Ce n’est pas un libéral dans le sens strict comme on le présente souvent. Bien sûr qu’il est libéral sur le plan économique, il est assez libéral sur le plan des valeurs mais sur le plan politique il est entre le républicanisme et le libéralisme. Puis il assume totalement l´héritage post colonial de la France. Cela dit cela ne lui empêche pas d’avoir quelques écarts à l’étranger par rapport à ça aussi"
Quel regard portez-vous sur sa politique à l´égard des français de l´étranger ?
"Il y a un paradoxe mais qui est lié à son style justement. On a vu l’effet Macron. D´un point de vue sociologique il a su parler à un public de jeunes entrepreneurs, sortant d´école de commerce qui étaient dans la vague High-tech. Un public qui n’était pas politisé avant mais qui a pu se mobiliser, plutôt idéologiquement plus à droite. C’est vrai que le mouvement "En Marche" s'est bien développé notamment à Londres. Il s’est adressé aux français de l’étranger comme étant les forces vives économiques cela dit un peu dans la droite lignée d'Hollande qui voulait quelque part attirer de nouveau les talents pour investir en France. On retrouve ça dans sa politique économique, dans son créneau international.
Ce sont des idées tellement naturelles qu’il n’a pas eu besoin d’en faire un chapitre spécifique même s'il en parle à plusieurs reprises dans sa campagne. L'idée était de redonner une voix à la France mais ça c’est l’esprit de la 5 ème République : il faut que le Président hausse un peu le ton pour montrer aussi sur le plan économique ce qu’il aime faire (…)
Cependant, il a supprimé le Secrétariat d’Etat qui à l'époque était dévolu au commerce extérieur, au tourisme et à la France à l’étranger, il y a là aussi une concentration des périmètres ministériels (…)".

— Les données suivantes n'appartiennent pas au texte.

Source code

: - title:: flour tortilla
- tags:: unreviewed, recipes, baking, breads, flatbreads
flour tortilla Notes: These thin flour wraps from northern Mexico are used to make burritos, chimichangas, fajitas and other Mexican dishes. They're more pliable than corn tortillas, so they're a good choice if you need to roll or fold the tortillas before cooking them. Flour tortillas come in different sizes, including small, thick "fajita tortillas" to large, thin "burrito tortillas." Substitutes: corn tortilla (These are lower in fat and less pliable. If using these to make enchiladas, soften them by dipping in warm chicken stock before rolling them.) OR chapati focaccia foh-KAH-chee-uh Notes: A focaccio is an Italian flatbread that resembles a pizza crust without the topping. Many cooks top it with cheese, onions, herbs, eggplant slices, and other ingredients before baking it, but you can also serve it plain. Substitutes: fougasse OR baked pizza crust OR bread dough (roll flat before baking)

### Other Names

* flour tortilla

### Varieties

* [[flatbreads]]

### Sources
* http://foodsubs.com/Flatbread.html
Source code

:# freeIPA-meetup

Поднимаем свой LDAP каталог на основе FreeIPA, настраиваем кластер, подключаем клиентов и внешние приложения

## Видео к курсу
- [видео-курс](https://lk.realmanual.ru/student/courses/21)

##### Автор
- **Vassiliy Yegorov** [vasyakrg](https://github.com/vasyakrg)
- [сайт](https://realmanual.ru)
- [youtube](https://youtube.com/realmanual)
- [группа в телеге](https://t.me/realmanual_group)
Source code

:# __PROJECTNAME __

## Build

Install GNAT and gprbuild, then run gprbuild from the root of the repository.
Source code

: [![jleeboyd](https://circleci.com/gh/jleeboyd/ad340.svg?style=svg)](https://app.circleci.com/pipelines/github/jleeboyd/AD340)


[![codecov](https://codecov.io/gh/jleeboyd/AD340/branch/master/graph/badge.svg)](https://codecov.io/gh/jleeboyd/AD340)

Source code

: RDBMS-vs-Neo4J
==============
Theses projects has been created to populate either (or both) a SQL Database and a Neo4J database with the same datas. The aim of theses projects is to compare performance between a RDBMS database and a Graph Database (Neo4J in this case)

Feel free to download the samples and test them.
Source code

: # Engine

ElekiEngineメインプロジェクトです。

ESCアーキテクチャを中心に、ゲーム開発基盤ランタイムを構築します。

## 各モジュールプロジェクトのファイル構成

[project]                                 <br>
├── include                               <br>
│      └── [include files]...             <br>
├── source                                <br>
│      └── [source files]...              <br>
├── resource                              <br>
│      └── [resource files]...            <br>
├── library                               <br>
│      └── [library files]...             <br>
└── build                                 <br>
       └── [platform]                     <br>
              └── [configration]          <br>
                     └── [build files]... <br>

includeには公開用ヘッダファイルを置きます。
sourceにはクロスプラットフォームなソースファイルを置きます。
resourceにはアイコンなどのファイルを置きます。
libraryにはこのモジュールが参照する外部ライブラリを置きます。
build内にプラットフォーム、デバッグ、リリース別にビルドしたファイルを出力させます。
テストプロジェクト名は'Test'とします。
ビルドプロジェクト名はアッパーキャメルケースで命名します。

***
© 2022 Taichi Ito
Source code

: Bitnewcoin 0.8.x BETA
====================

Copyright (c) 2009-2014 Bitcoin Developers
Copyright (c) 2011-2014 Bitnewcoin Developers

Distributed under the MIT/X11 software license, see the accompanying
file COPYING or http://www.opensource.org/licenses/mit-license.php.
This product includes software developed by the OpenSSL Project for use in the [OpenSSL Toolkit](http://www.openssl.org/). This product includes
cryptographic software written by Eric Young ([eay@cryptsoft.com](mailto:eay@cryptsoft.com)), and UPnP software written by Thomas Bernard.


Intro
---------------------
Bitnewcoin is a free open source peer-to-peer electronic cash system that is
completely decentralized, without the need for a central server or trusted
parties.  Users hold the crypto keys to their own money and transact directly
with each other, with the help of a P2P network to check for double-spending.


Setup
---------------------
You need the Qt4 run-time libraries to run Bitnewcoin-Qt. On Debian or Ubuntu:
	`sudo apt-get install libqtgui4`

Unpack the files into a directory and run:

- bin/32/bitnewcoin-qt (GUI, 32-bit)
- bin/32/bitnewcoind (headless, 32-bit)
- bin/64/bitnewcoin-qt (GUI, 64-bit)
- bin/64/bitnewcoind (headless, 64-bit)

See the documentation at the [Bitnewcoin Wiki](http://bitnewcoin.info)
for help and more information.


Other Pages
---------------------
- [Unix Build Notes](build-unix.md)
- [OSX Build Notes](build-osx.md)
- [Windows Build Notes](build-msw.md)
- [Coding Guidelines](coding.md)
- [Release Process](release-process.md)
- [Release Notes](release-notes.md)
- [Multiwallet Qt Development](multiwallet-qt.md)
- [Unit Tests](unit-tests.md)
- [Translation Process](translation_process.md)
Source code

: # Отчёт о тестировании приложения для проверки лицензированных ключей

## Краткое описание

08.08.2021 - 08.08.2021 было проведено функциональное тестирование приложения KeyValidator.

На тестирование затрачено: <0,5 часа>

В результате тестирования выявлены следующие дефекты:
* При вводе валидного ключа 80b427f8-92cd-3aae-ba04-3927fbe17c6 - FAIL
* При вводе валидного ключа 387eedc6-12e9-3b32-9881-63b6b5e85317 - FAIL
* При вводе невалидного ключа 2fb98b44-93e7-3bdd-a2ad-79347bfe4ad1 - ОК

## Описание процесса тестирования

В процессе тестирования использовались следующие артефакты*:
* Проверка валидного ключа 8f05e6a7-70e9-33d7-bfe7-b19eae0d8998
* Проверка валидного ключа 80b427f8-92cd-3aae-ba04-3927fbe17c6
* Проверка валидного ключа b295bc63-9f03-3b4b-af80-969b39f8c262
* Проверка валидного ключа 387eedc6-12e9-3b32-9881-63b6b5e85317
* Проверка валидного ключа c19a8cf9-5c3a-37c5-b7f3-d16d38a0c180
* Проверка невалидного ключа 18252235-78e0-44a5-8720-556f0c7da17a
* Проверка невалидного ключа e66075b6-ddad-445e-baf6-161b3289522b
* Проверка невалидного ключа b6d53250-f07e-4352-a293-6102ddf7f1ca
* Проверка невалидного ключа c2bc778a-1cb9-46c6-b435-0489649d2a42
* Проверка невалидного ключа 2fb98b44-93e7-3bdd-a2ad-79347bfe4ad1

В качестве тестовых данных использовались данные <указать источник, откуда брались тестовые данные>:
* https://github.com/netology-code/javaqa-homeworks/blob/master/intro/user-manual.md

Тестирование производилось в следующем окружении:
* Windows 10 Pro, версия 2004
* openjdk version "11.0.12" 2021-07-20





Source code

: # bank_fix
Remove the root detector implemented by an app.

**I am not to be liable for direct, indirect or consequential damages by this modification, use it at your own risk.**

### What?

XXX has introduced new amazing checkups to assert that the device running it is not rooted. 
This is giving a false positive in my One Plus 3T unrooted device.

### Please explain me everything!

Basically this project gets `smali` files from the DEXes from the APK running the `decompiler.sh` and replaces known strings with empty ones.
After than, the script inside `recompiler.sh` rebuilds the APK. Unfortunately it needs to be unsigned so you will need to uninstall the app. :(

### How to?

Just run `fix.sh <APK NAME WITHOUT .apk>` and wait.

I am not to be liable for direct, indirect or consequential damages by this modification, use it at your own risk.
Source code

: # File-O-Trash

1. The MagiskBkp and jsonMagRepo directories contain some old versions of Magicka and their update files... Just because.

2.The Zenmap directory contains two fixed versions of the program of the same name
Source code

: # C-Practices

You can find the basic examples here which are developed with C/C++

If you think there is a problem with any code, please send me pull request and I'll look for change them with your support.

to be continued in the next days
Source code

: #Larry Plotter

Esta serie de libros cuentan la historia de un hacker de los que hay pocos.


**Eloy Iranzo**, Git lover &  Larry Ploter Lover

Dans quelles mesures la Suède peut-elle être source de modernité pour la France ?
"Ce qui est intéressant dans les modèles pris à l’étranger c´est que l'on est toujours en retard sur un modèle. On fixe toujours un vieux cliché sur un modèle.
Ce que j´adore dans le débat français c’est qu’il y a deux modèles suédois qui se percutent un peu. Il y en a un qui commence un peu à dater qui est le modèle social-démocrate, c´est à dire avec un Etat providence, redistributif, un parti assez fort y compris au sein de la population avec des mouvements d'éducations populaires. Ce modèle-là, en fait, est percuté avec un modèle néo-libéral où on pense l´Etat comme une source de déficit et on essaie d’adapter l’état à des normes de management.
C'est vrai que la Suède des années 90 avec ses reformes drastiques est aussi vue comme une sorte de modèle pour les neo- libéraux, il y a en permanence une confusion entre ces deux modèles.
Les gens ont forcément idéalisé la Suède car de toutes sensibilités politiques, chacun se retrouve dans une espèce de modèle expiatoire (…).
Après quand on aborde concrètement la réforme des années 90, quand on voit la communalisation de l’école, les traces qu’elle laisse dans la communauté suédoise, comment des libéraux remettent en question cette communalisation, là ça devient intéressant par ce que ce n’est pas encore trop pris en compte dans le débat français".